- Global computer science leaders had until yet not taken into account the possibility that brain-like computer systems would perform better on complex mathematical tasks.
- The neuromorphic chips can simulate the discrete-time Markov chains using random walk computations.
In the past decade, researchers across the globe have been putting efforts to design brain-inspired computer systems called neuromorphic computing tools. Today, most systems are being used to execute deep learning algorithms and other Artificial Intelligence (AI) tools.
A research team at Sandia National Laboratories had conducted a study to assess the potential of neuromorphic architectures to execute different types of computations, namely random walk computations. These computations involve a progression of random steps in the mathematical space. The researchers published their findings in Nature Electronics. They recommended that neuromorphic architectures may be best suited for implementing these computations and can, thus, go beyond Machine Learning applications.

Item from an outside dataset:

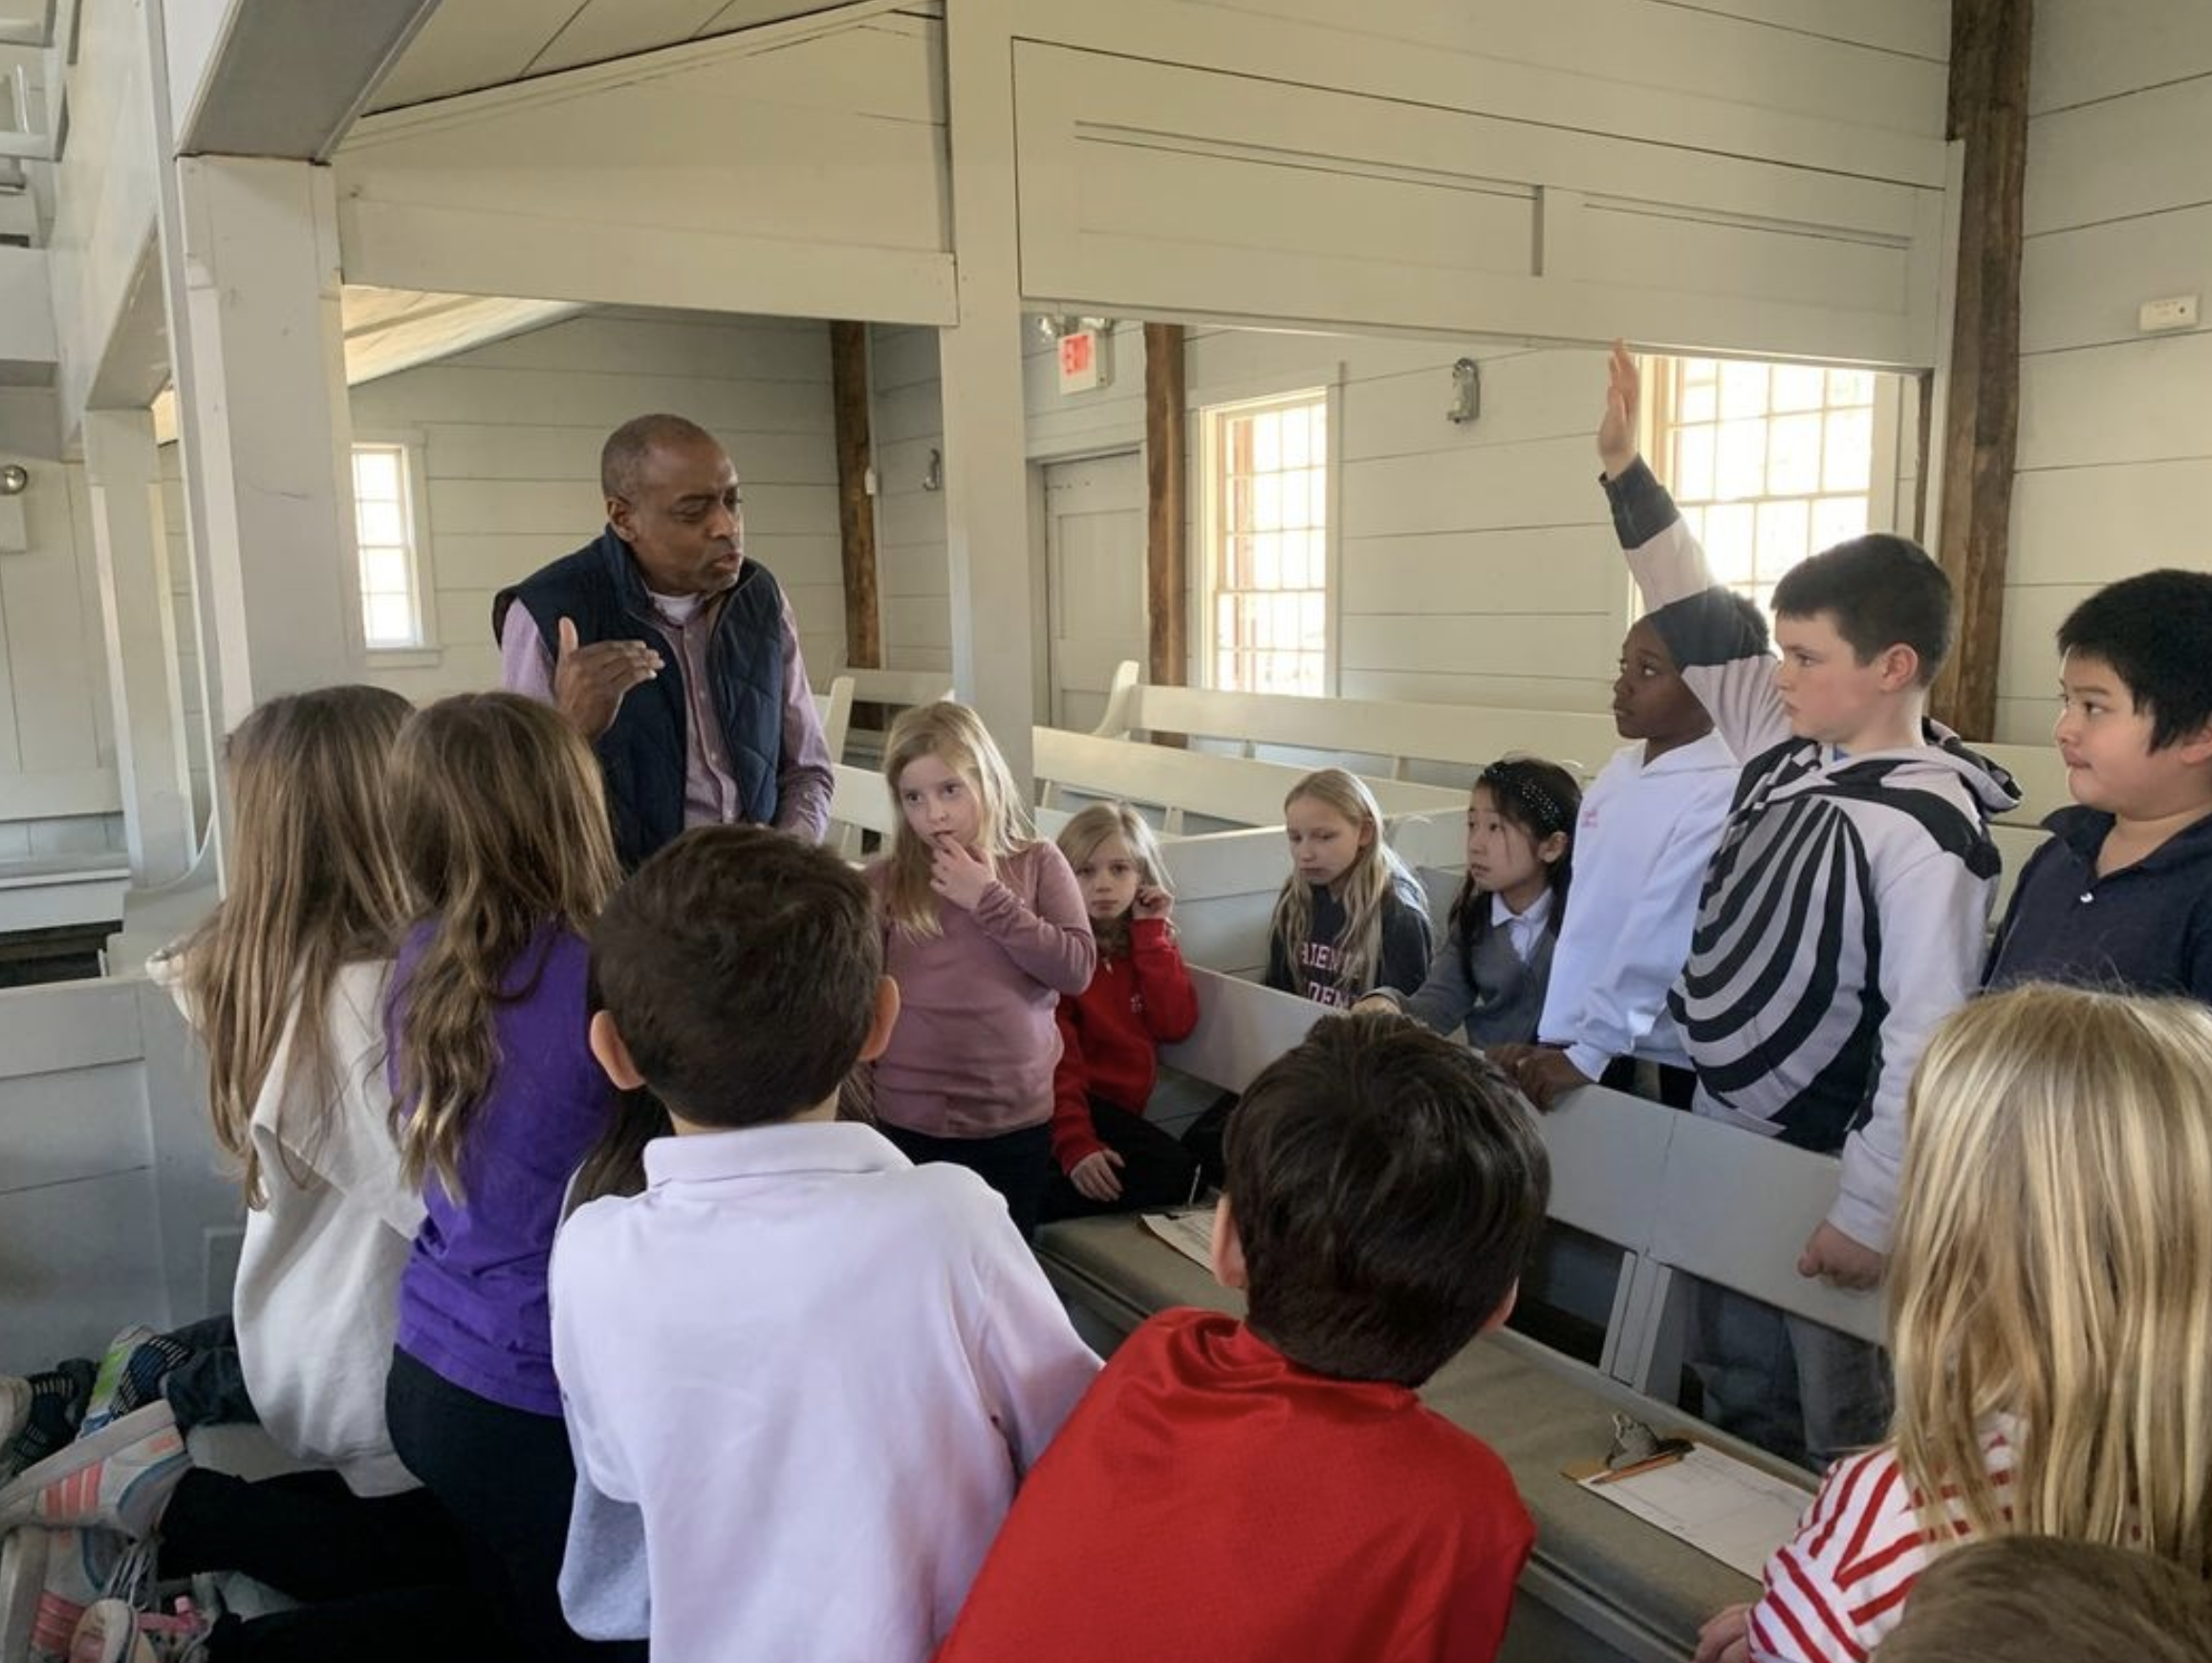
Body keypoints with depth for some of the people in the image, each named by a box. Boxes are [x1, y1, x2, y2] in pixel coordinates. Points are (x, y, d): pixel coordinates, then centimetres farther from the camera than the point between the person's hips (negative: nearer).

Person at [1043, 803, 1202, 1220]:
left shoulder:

“Most past studies related to neuromorphic computing focused on cognitive applications, such as deep learning. While we are also excited about that direction, we wanted to ask a different and complementary question: Can neuromorphic computing excel at complex math tasks that our brains cannot really tackle?” One of the researchers, James Bradley Aimone, said in an interview.
Until yet, global computer science leaders did not consider the possibility that brain-like computer systems would perform better on complex mathematical tasks. The latest study by Aimone and his fellow researchers shows that as against their expectations, this might be the case. Particularly, the team found that the chips might be promising to simulate discrete-time Markov chains using random walk computations.
“We recognized that the brain (and thus neuromorphic computing) has a different type of parallel computing architecture than conventional computers. When we looked across the many types of scientific computing problems, we recognized that Monte Carlo random walks are a particular class of problems that could naturally fit neuromorphic architectures if we were clever about reframing the random walk math to fit these platforms,” Aimone explained.
Members of the research team included mathematicians, computer engineers, and Aimone, a theoretical neuroscientist. With the help of the expertise of each of them, the researchers could examine Monte Carlo simulations that have so far been implemented using traditional computing tools in the context of neuromorphic computing. Due to this, they could bring forth the potential of neuromorphic architectures for accomplishing a well-known complex mathematical task that might have “neuromorphic benefits.”
The researchers proved that neuromorphic hardware is highly energy-efficient than other systems because it can execute more random walk calculations per Joule than traditional CPUs or GPUs. Additionally, while neuromorphic chips are slower than current CPUs and GPUs, the researchers found that the difference in speed reduces when problems get bigger and more complex.
Neuromorphic hardware is still in its early stage of development, but it will eventually become easily available and smoother to program. Once this becomes a reality, the study by the research team can inspire the use of brain-inspired systems to solve mathematical problems more efficiently.
“We hope that our findings will allow random walk computational tasks to be performed far more cheaply and more energy-efficient than they are now. This, in turn, will make computing both cheaper and more climate-friendly,” Aimone added.
The latest study by Aimone and his fellow researchers concentrated more on random walk simulations such as those representing the process of diffusion. Furthermore, the team would also want to evaluate the capability of neuromorphic chips for executing more complex random walk simulations.
“Given that neuromorphic hardware continues to improve at a rapid pace and larger systems will soon be available, we expect that this advantage will continue to grow for bigger problems. There are many real-world applications that use Monte Carlo random walk models as part of their computational workload, including computational biology, materials science, financial modeling, and artificial intelligence. However, often these models are computationally expensive to run, which has huge energy, time, and financial costs,” Aimone said.
“We hypothesize that the advantage we see with neuromorphic computing will become even more pronounced with more complicated random walks, but we need to explore how to simulate more complex physics with neurons. Additionally, now that we recognize that neuromorphic hardware is well-suited for probabilistic computing applications, such as Monte Carlo random walks, we’re looking back at where the brain may use probabilistic computing in its native architecture for potential ideas at new algorithms for brain-inspired artificial intelligence,” Aimone added.